Meatbal with Sauce of Liège
Ingredients: 2 meatballs, 2 onions, 2 tablespoons vinegar, 300 ml water, 1 beef stock cube, 3 tablespoons apple spread, 30 grams raisins,

Number of persons: 2

Preheat the oven to 180 degrees. Bak 2 meatballs around brown in hot butter. Place the meatballs in a baking dish. Place the baking dish about 30 minutes in the preheated oven. Fry 2 chopped onions until soft and slightly browned in the remaining fat. Add 2 tablespoons vinegar and cook over low heat. Add 300 ml water, 1 crumbled beef stock cube, 3 tablespoons apple spread and 30 grams raisins. Bring to the boil. Cook over low heat 20 minutes until thickened. Serve the meatballs with the sauce Liege. Serve with fries and salad. Enjoy!
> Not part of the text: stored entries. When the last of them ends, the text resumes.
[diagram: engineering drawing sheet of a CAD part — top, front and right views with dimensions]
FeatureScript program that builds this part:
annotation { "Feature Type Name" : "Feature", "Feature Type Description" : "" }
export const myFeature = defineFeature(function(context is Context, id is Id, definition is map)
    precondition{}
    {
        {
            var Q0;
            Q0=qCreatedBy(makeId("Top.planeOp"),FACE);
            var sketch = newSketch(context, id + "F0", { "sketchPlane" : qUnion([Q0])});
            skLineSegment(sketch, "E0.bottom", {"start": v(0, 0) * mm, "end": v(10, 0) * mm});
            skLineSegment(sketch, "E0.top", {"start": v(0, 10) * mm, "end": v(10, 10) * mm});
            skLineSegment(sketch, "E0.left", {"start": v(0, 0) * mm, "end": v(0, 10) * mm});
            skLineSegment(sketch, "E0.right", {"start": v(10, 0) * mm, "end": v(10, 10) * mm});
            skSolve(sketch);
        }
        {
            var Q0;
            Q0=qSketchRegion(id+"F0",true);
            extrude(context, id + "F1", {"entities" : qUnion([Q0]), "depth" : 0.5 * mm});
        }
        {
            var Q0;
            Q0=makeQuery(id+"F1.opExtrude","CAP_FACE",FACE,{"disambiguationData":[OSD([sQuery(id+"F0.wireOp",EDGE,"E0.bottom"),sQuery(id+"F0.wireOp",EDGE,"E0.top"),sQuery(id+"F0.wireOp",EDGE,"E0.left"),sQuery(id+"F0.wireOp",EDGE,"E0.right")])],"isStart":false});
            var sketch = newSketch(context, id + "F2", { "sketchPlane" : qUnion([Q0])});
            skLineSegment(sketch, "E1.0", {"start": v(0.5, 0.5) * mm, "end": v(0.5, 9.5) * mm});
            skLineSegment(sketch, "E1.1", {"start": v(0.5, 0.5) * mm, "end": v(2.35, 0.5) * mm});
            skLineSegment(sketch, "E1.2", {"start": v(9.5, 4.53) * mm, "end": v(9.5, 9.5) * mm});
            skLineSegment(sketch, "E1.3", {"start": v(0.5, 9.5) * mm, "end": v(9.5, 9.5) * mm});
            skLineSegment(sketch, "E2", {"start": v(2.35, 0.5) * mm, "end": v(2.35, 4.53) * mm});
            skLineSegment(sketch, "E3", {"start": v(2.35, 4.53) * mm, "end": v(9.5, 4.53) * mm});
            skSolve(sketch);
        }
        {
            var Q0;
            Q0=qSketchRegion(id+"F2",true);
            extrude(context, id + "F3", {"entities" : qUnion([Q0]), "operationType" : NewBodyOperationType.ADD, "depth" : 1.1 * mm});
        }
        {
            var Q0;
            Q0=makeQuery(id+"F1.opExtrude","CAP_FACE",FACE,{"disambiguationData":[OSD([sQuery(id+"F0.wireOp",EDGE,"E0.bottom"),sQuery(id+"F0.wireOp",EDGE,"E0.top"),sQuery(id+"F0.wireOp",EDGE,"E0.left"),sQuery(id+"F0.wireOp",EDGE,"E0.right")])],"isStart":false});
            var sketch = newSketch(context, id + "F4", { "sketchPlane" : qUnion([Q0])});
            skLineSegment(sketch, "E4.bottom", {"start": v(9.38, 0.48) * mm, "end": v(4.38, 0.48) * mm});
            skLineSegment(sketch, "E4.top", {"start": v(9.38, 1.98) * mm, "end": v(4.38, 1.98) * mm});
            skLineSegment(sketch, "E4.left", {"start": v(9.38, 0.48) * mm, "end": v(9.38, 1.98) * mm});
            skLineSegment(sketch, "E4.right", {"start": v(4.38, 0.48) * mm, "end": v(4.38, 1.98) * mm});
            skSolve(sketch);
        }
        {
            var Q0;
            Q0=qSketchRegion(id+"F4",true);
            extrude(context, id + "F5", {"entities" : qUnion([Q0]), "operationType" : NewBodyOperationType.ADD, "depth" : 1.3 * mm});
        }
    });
Meatballs with Sauce Liège

Meatballs with Sauce Liège
Ingredients: 3 meatballs, 2 onions, 2 tablespoons vinegar, 300 ml water, 1 beef stock cube, 3 tablespoons apple spread, 30 grams raisins,

Number of persons: 3

Preheat the oven to 180 degrees. Bak 3 meatballs around brown in hot butter. Place the meatballs in a baking dish. Place the baking dish about 30 minutes in the preheated oven. Fry 2 chopped onions until soft and slightly browned in the remaining fat. Add 2 tablespoons vinegar and cook over low heat just. Add 300 ml water, 1 crumbled beef stock cube, 3 tablespoons apple spread and 30 grams raisins. Bring to the boil. Cook over low heat 20 minutes until thickened. Serve the meatballs with the sauce Liège. Serve with fries and salad. Enjoy!
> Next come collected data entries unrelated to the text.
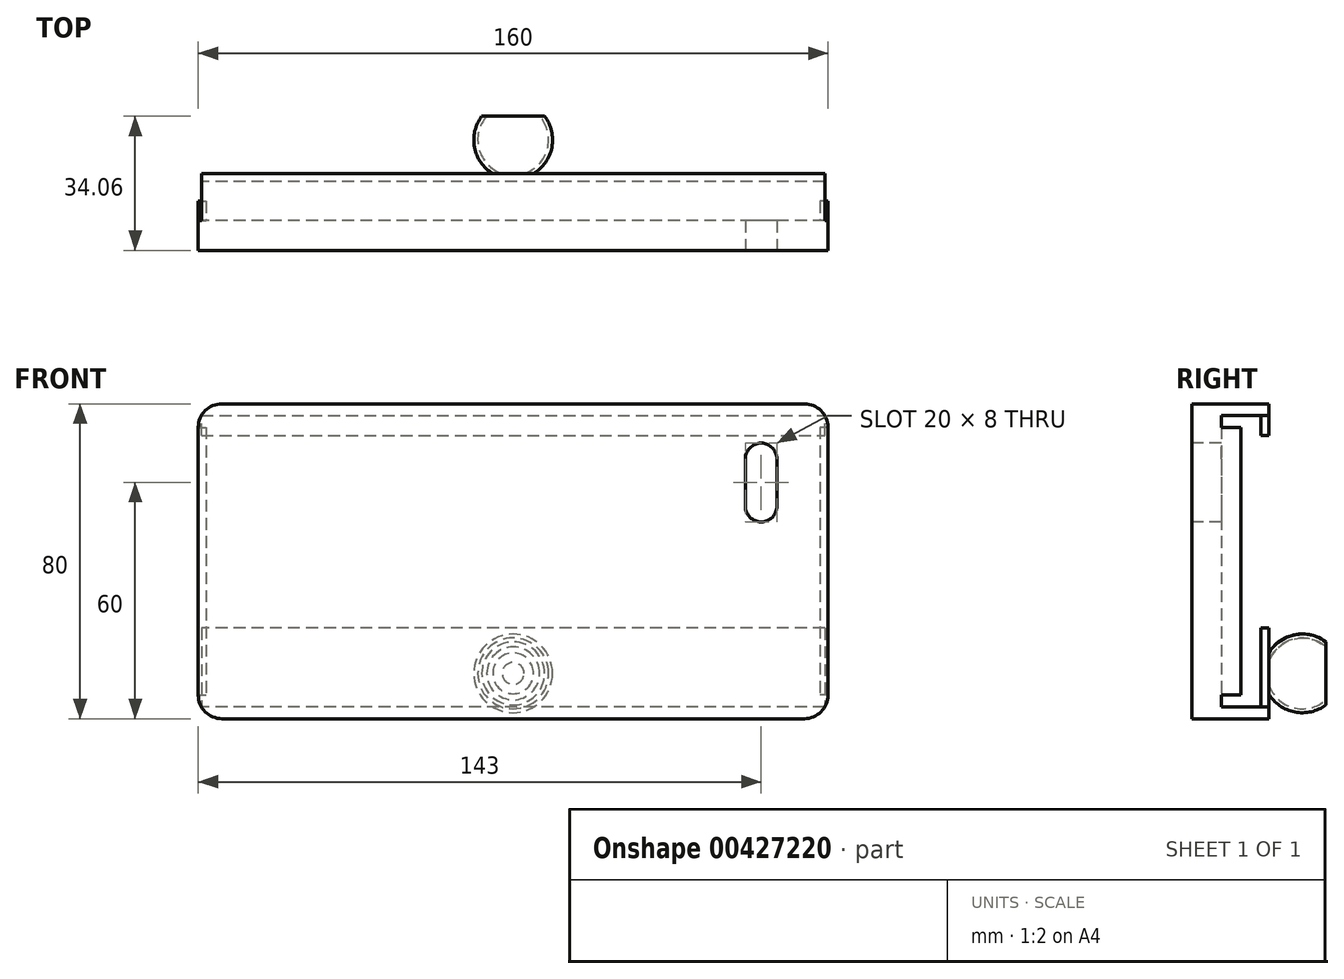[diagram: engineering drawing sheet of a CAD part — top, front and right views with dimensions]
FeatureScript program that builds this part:
annotation { "Feature Type Name" : "Feature", "Feature Type Description" : "" }
export const myFeature = defineFeature(function(context is Context, id is Id, definition is map)
    precondition{}
    {
        {
            var Q0;
            Q0=qCreatedBy(makeId("Front.planeOp"),FACE);
            var sketch = newSketch(context, id + "F0", { "sketchPlane" : qUnion([Q0])});
            skLineSegment(sketch, "E0.bottom", {"start": v(-80, 40) * mm, "end": v(80, 40) * mm});
            skLineSegment(sketch, "E0.top", {"start": v(-80, -40) * mm, "end": v(80, -40) * mm});
            skLineSegment(sketch, "E0.left", {"start": v(-80, 40) * mm, "end": v(-80, -40) * mm});
            skLineSegment(sketch, "E0.right", {"start": v(80, 40) * mm, "end": v(80, -40) * mm});
            skPoint(sketch, "E0.middle", {"position": v(0, 0) * mm});
            skSolve(sketch);
        }
        {
            var Q0;
            Q0 = qSketchRegion(id + "F0", true);
            extrude(context, id + "F1", {"entities" : qUnion([Q0]), "depth" : 7.5 * mm});
        }
        {
            var Q0;
            Q0=makeQuery(id+"F1.opExtrude","CAP_FACE",FACE,{"disambiguationData":[OSD([sQuery(id+"F0.wireOp",EDGE,"E0.bottom"),sQuery(id+"F0.wireOp",EDGE,"E0.top"),sQuery(id+"F0.wireOp",EDGE,"E0.left"),sQuery(id+"F0.wireOp",EDGE,"E0.right")])],"isStart":false});
            var sketch = newSketch(context, id + "F2", { "sketchPlane" : qUnion([Q0])});
            skCircle(sketch, "E1", {"center": v(63, 26) * mm, "radius": 4 * mm});
            skLineSegment(sketch, "E2.bottom", {"start": v(59, 26) * mm, "end": v(67, 26) * mm});
            skLineSegment(sketch, "E2.top", {"start": v(59, 14) * mm, "end": v(67, 14) * mm});
            skLineSegment(sketch, "E2.left", {"start": v(59, 26) * mm, "end": v(59, 14) * mm});
            skLineSegment(sketch, "E2.right", {"start": v(67, 26) * mm, "end": v(67, 14) * mm});
            skCircle(sketch, "E3", {"center": v(63, 14) * mm, "radius": 4 * mm});
            skSolve(sketch);
        }
        {
            var Q0;
            Q0 = qSketchRegion(id + "F2", true);
            extrude(context, id + "F3", {"entities" : qUnion([Q0]), "operationType" : NewBodyOperationType.REMOVE, "oppositeDirection" : true, "depth" : 11.3 * mm});
        }
        {
            var Q0;
            Q0=makeQuery(id+"F1.opExtrude","SWEPT_EDGE",EDGE,{"disambiguationData":[OSD([sQuery(id+"F0.wireOp",EDGE,"E0.bottom"),sQuery(id+"F0.wireOp",EDGE,"E0.left")])]});
            var Q1;
            Q1=makeQuery(id+"F1.opExtrude","SWEPT_EDGE",EDGE,{"disambiguationData":[OSD([sQuery(id+"F0.wireOp",EDGE,"E0.bottom"),sQuery(id+"F0.wireOp",EDGE,"E0.right")])]});
            var Q2;
            Q2=makeQuery(id+"F1.opExtrude","SWEPT_EDGE",EDGE,{"disambiguationData":[OSD([sQuery(id+"F0.wireOp",EDGE,"E0.top"),sQuery(id+"F0.wireOp",EDGE,"E0.right")])]});
            var Q3;
            Q3=makeQuery(id+"F1.opExtrude","SWEPT_EDGE",EDGE,{"disambiguationData":[OSD([sQuery(id+"F0.wireOp",EDGE,"E0.top"),sQuery(id+"F0.wireOp",EDGE,"E0.left")])]});
            fillet(context, id + "F4", {"entities" : qUnion([Q0, Q1, Q2, Q3]), "radius" : 6 * mm, "tangentPropagation" : true, "allowEdgeOverflow" : false});
        }
        {
            var Q0;
            Q0=makeQuery(id+"F1.opExtrude","CAP_FACE",FACE,{"disambiguationData":[OSD([sQuery(id+"F0.wireOp",EDGE,"E0.bottom"),sQuery(id+"F0.wireOp",EDGE,"E0.top"),sQuery(id+"F0.wireOp",EDGE,"E0.left"),sQuery(id+"F0.wireOp",EDGE,"E0.right")])],"isStart":true});
            var sketch = newSketch(context, id + "F5", { "sketchPlane" : qUnion([Q0])});
            skLineSegment(sketch, "E4", {"start": v(-74, 40) * mm, "end": v(74, 40) * mm});
            skLineSegment(sketch, "E5", {"start": v(59.06, 37) * mm, "end": v(-79.2, 37) * mm});
            skLineSegment(sketch, "E6", {"start": v(-79.2, 37) * mm, "end": v(79.2, 37) * mm});
            skArc(sketch, "E7", {"start": v(79.2, 37) * mm, "mid": v(77, 39.2) * mm, "end": v(74, 40) * mm});
            skArc(sketch, "E8", {"start": v(-74, 40) * mm, "mid": v(-77, 39.2) * mm, "end": v(-79.2, 37) * mm});
            skSolve(sketch);
        }
        {
            var Q0;
            Q0 = qSketchRegion(id + "F5", true);
            extrude(context, id + "F6", {"entities" : qUnion([Q0]), "operationType" : NewBodyOperationType.ADD, "depth" : 12 * mm});
        }
        {
            var Q0;
            Q0=makeQuery(id+"F6.opExtrude","SWEPT_FACE",FACE,{"disambiguationData":[OSD([sQuery(id+"F5.wireOp",EDGE,"E6")])]});
            var sketch = newSketch(context, id + "F7", { "sketchPlane" : qUnion([Q0])});
            skLineSegment(sketch, "E9.bottom", {"start": v(-79.2, -12) * mm, "end": v(79.2, -12) * mm});
            skLineSegment(sketch, "E9.top", {"start": v(-79.2, -10) * mm, "end": v(79.2, -10) * mm});
            skLineSegment(sketch, "E9.left", {"start": v(79.2, -12) * mm, "end": v(79.2, -10) * mm});
            skLineSegment(sketch, "E9.right", {"start": v(-79.2, -12) * mm, "end": v(-79.2, -10) * mm});
            skSolve(sketch);
        }
        {
            var Q0;
            Q0 = qSketchRegion(id + "F7", true);
            extrude(context, id + "F8", {"entities" : qUnion([Q0]), "operationType" : NewBodyOperationType.ADD, "depth" : 5 * mm});
        }
        {
            var Q0;
            Q0=makeQuery(id+"F1.opExtrude","CAP_FACE",FACE,{"disambiguationData":[OSD([sQuery(id+"F0.wireOp",EDGE,"E0.bottom"),sQuery(id+"F0.wireOp",EDGE,"E0.top"),sQuery(id+"F0.wireOp",EDGE,"E0.left"),sQuery(id+"F0.wireOp",EDGE,"E0.right")])],"isStart":true});
            var sketch = newSketch(context, id + "F9", { "sketchPlane" : qUnion([Q0])});
            skLineSegment(sketch, "E10", {"start": v(74, -40) * mm, "end": v(-74, -40) * mm});
            skLineSegment(sketch, "E11", {"start": v(-74, -37) * mm, "end": v(-79.2, -37) * mm});
            skLineSegment(sketch, "E12", {"start": v(-79.2, -37) * mm, "end": v(79.2, -37) * mm});
            skArc(sketch, "E13", {"start": v(-79.2, -37) * mm, "mid": v(-77, -39.2) * mm, "end": v(-74, -40) * mm});
            skArc(sketch, "E14", {"start": v(74, -40) * mm, "mid": v(77, -39.2) * mm, "end": v(79.2, -37) * mm});
            skSolve(sketch);
        }
        {
            var Q0;
            Q0 = qSketchRegion(id + "F9", true);
            extrude(context, id + "F10", {"entities" : qUnion([Q0]), "operationType" : NewBodyOperationType.ADD, "depth" : 12 * mm});
        }
        {
            var Q0;
            Q0=makeQuery(id+"F10.opExtrude","SWEPT_FACE",FACE,{"disambiguationData":[OSD([sQuery(id+"F9.wireOp",EDGE,"E12")])]});
            var sketch = newSketch(context, id + "F11", { "sketchPlane" : qUnion([Q0])});
            skSolve(sketch);
        }
        {
            var Q0;
            {var subQ0=sQuery(id+"F9.wireOp",EDGE,"E12");Q0=makeQuery(id+"F11.imprint","IMPRINT",FACE,{"disambiguationData":[TD([[makeQuery(id+"F11.imprint","IMPRINT",EDGE,{"derivedFrom":makeQuery(id+"F10.opExtrude","CAP_EDGE",EDGE,{"disambiguationData":[OSD([subQ0])],"isStart":false})}),1.0]])]});}
            var sketch = newSketch(context, id + "F12", { "sketchPlane" : qUnion([Q0])});
            skLineSegment(sketch, "E15.bottom", {"start": v(79.2, 12) * mm, "end": v(-79.2, 12) * mm});
            skLineSegment(sketch, "E15.top", {"start": v(79.2, 10) * mm, "end": v(-79.2, 10) * mm});
            skLineSegment(sketch, "E15.left", {"start": v(79.2, 12) * mm, "end": v(79.2, 10) * mm});
            skLineSegment(sketch, "E15.right", {"start": v(-79.2, 12) * mm, "end": v(-79.2, 10) * mm});
            skSolve(sketch);
        }
        {
            var Q0;
            Q0 = qSketchRegion(id + "F12", true);
            extrude(context, id + "F13", {"entities" : qUnion([Q0]), "operationType" : NewBodyOperationType.ADD, "depth" : 20 * mm});
        }
        {
            var Q0;
            Q0=makeQuery(id+"F1.opExtrude","CAP_FACE",FACE,{"disambiguationData":[OSD([sQuery(id+"F0.wireOp",EDGE,"E0.bottom"),sQuery(id+"F0.wireOp",EDGE,"E0.top"),sQuery(id+"F0.wireOp",EDGE,"E0.left"),sQuery(id+"F0.wireOp",EDGE,"E0.right")])],"isStart":true});
            var sketch = newSketch(context, id + "F14", { "sketchPlane" : qUnion([Q0])});
            skLineSegment(sketch, "E16.bottom", {"start": v(80, 34) * mm, "end": v(78, 34) * mm});
            skLineSegment(sketch, "E16.top", {"start": v(80, -34) * mm, "end": v(78, -34) * mm});
            skLineSegment(sketch, "E16.left", {"start": v(80, 34) * mm, "end": v(80, -34) * mm});
            skLineSegment(sketch, "E16.right", {"start": v(78, 34) * mm, "end": v(78, -34) * mm});
            skLineSegment(sketch, "E17.bottom", {"start": v(-80, 34) * mm, "end": v(-78, 34) * mm});
            skLineSegment(sketch, "E17.top", {"start": v(-80, -34) * mm, "end": v(-78, -34) * mm});
            skLineSegment(sketch, "E17.left", {"start": v(-80, 34) * mm, "end": v(-80, -34) * mm});
            skLineSegment(sketch, "E17.right", {"start": v(-78, 34) * mm, "end": v(-78, -34) * mm});
            skSolve(sketch);
        }
        {
            var Q0;
            Q0 = qSketchRegion(id + "F14", true);
            extrude(context, id + "F15", {"entities" : qUnion([Q0]), "operationType" : NewBodyOperationType.ADD, "depth" : 5 * mm});
        }
        {
            var Q0;
            Q0=makeQuery(id+"F13.boolean.opBoolean","MERGE",FACE,{"derivedFrom":[makeQuery(id+"F10.opExtrude","CAP_FACE",FACE,{"disambiguationData":[OSD([sQuery(id+"F9.wireOp",EDGE,"E10"),sQuery(id+"F9.wireOp",EDGE,"E12"),sQuery(id+"F9.wireOp",EDGE,"E13"),sQuery(id+"F9.wireOp",EDGE,"E14")])],"isStart":false}),makeQuery(id+"F13.opExtrude","SWEPT_FACE",FACE,{"disambiguationData":[OSD([sQuery(id+"F12.wireOp",EDGE,"E15.bottom")])]})]});
            var sketch = newSketch(context, id + "F16", { "sketchPlane" : qUnion([Q0])});
            skLineSegment(sketch, "E18.bottom", {"start": v(0, -28.5) * mm, "end": v(-10, -28.5) * mm});
            skLineSegment(sketch, "E18.top", {"start": v(0, -37.24) * mm, "end": v(-10, -37.24) * mm});
            skLineSegment(sketch, "E18.left", {"start": v(0, -28.5) * mm, "end": v(0, -37.24) * mm});
            skLineSegment(sketch, "E18.right", {"start": v(-10, -28.5) * mm, "end": v(-10, -37.24) * mm});
            skSolve(sketch);
        }
        {
            var Q0;
            Q0 = qSketchRegion(id + "F16", true);
            extrude(context, id + "F17", {"entities" : qUnion([Q0]), "operationType" : NewBodyOperationType.ADD, "depth" : 40 * mm});
        }
        {
            var Q0;
            Q0=makeQuery(id+"F17.opExtrude","SWEPT_FACE",FACE,{"disambiguationData":[OSD([sQuery(id+"F16.wireOp",EDGE,"E18.bottom")])]});
            var sketch = newSketch(context, id + "F18", { "sketchPlane" : qUnion([Q0])});
            skArc(sketch, "E19", {"start": v(10, 20.56) * mm, "mid": v(8.7, 15.65) * mm, "end": v(5.17, 12) * mm});
            skArc(sketch, "E20", {"start": v(10, 20.56) * mm, "mid": v(-4.91, 29.27) * mm, "end": v(-5.17, 12) * mm});
            skLineSegment(sketch, "E21", {"start": v(-5.17, 12) * mm, "end": v(5.17, 12) * mm});
            skArc(sketch, "E22", {"start": v(9, 20.56) * mm, "mid": v(-5.29, 27.84) * mm, "end": v(-2.78, 12) * mm});
            skArc(sketch, "E23", {"start": v(9, 20.56) * mm, "mid": v(7.28, 15.27) * mm, "end": v(2.78, 12) * mm});
            skLineSegment(sketch, "E24", {"start": v(10, 26.56) * mm, "end": v(-14.04, 26.56) * mm});
            skArc(sketch, "E25", {"start": v(2.78, 12) * mm, "mid": v(0, 11.56) * mm, "end": v(-2.78, 12) * mm});
            skSolve(sketch);
        }
        {
            var Q0;
            {var subQ0=sQuery(id+"F18.wireOp",EDGE,"E21");var subQ1=sQuery(id+"F18.wireOp",EDGE,"E20");var subQ2=makeQuery(id+"F18.imprint","INTERSECT",VERTEX,{"derivedFrom":[subQ1,subQ0]});Q0=makeQuery(id+"F18.imprint","IMPRINT",FACE,{"disambiguationData":[TD([[makeQuery(id+"F18.imprint","IMPRINT",EDGE,{"disambiguationData":[TD([[subQ2,1.0]])],"derivedFrom":subQ1}),1.0]])]});}
            var Q1;
            Q1=makeQuery(id+"F17.opExtrude","SWEPT_EDGE",EDGE,{"disambiguationData":[OSD([sQuery(id+"F16.wireOp",EDGE,"E18.bottom"),sQuery(id+"F16.wireOp",EDGE,"E18.left")])]});
            revolve(context, id + "F19", {"operationType" : NewBodyOperationType.ADD, "entities" : qUnion([Q0]), "axis" : qUnion([Q1]), "revolveType" : RevolveType.FULL});
        }
        {
            var Q0;
            {var subQ0=sQuery(id+"F16.wireOp",EDGE,"E18.left");var subQ1=sQuery(id+"F16.wireOp",EDGE,"E18.right");var subQ2=sQuery(id+"F16.wireOp",EDGE,"E18.bottom");var subQ3=makeQuery(id+"F17.opExtrude","SWEPT_FACE",FACE,{"disambiguationData":[OSD([subQ2])]});Q0=makeQuery(id+"F19.boolean.opBoolean","SPLIT",FACE,{"disambiguationData":[TD([subQ3,makeQuery(id+"F17.opExtrude","CAP_FACE",FACE,{"disambiguationData":[OSD([subQ2,sQuery(id+"F16.wireOp",EDGE,"E18.top"),subQ0,subQ1])],"isStart":false}),makeQuery(id+"F17.opExtrude","SWEPT_FACE",FACE,{"disambiguationData":[OSD([subQ0])]}),makeQuery(id+"F17.opExtrude","SWEPT_FACE",FACE,{"disambiguationData":[OSD([subQ1])]}),makeQuery(id+"F19.opRevolve","SWEPT_FACE",FACE,{"disambiguationData":[OSD([sQuery(id+"F18.wireOp",EDGE,"E20")])]})])],"derivedFrom":subQ3});}
            var Q1;
            {var subQ0=sQuery(id+"F16.wireOp",EDGE,"E18.bottom");var subQ1=sQuery(id+"F16.wireOp",EDGE,"E18.left");Q1=makeQuery(id+"F19.boolean.opBoolean","SPLIT",EDGE,{"disambiguationData":[TD([makeQuery(id+"F19.opRevolve","SWEPT_FACE",FACE,{"disambiguationData":[OSD([sQuery(id+"F18.wireOp",EDGE,"E20")])]})])],"derivedFrom":makeQuery(id+"F17.opExtrude","SWEPT_EDGE",EDGE,{"disambiguationData":[OSD([subQ0,subQ1])]})});}
            revolve(context, id + "F20", {"operationType" : NewBodyOperationType.REMOVE, "entities" : qUnion([Q0]), "axis" : qUnion([Q1]), "revolveType" : RevolveType.FULL, "oppositeDirection" : true});
        }
        {
            var Q0;
            Q0=makeQuery(id+"F17.opExtrude","CAP_FACE",FACE,{"disambiguationData":[OSD([sQuery(id+"F16.wireOp",EDGE,"E18.bottom"),sQuery(id+"F16.wireOp",EDGE,"E18.top"),sQuery(id+"F16.wireOp",EDGE,"E18.left"),sQuery(id+"F16.wireOp",EDGE,"E18.right")])],"isStart":false});
            extrude(context, id + "F21", {"entities" : qUnion([Q0]), "operationType" : NewBodyOperationType.REMOVE, "oppositeDirection" : true, "depth" : 40 * mm});
        }
        {
            var Q0;
            {var subQ0=makeQuery(id+"F17.opExtrude","SWEPT_FACE",FACE,{"disambiguationData":[OSD([sQuery(id+"F16.wireOp",EDGE,"E18.bottom")])]});Q0=makeQuery(id+"F19.boolean.opBoolean","SPLIT",FACE,{"disambiguationData":[TD([makeQuery(id+"F13.opExtrude","SWEPT_FACE",FACE,{"disambiguationData":[OSD([sQuery(id+"F12.wireOp",EDGE,"E15.bottom")])]})])],"derivedFrom":subQ0});}
            var Q1;
            Q1=makeQuery(id+"F21.boolean.opBoolean","COPY",FACE,{"derivedFrom":makeQuery(id+"F21.opExtrude","SWEPT_FACE",FACE,{"disambiguationData":[OSD([sQuery(id+"F16.wireOp",EDGE,"E18.bottom"),sQuery(id+"F16.wireOp",EDGE,"E18.right")])]})});
            revolve(context, id + "F22", {"operationType" : NewBodyOperationType.REMOVE, "entities" : qUnion([Q0]), "axis" : qUnion([Q1]), "revolveType" : RevolveType.FULL});
        }
    });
Meatballs with Sauce Liège

Meatballs with sauce Liège
Ingredients: 3 meatballs, 2 onions, 2 tablespoons vinegar, 380 ml ​​fond (1 jar), 3 tablespoons apple spread, 30 grams raisins

Number of persons: 3

Preheat oven to 180 degrees. Place 3 meatballs in a baking dish. Place the baking dish approximately 30 minutes in the preheated oven. Fry 2 chopped onions until soft and slightly browned. Add 2 tablespoons vinegar and cook over low heat. Add 380 ml fond, 3 tablespoons apple spread and 30 grams of raisins. Bring to the boil while stirring. Cook over low heat 20 minutes to thicken. (if it is not so thick just add 1 tablespoon cornstarch and water)> Serve the meatballs with the sauce Liege. Serve with French fries and a salad. Enjoy!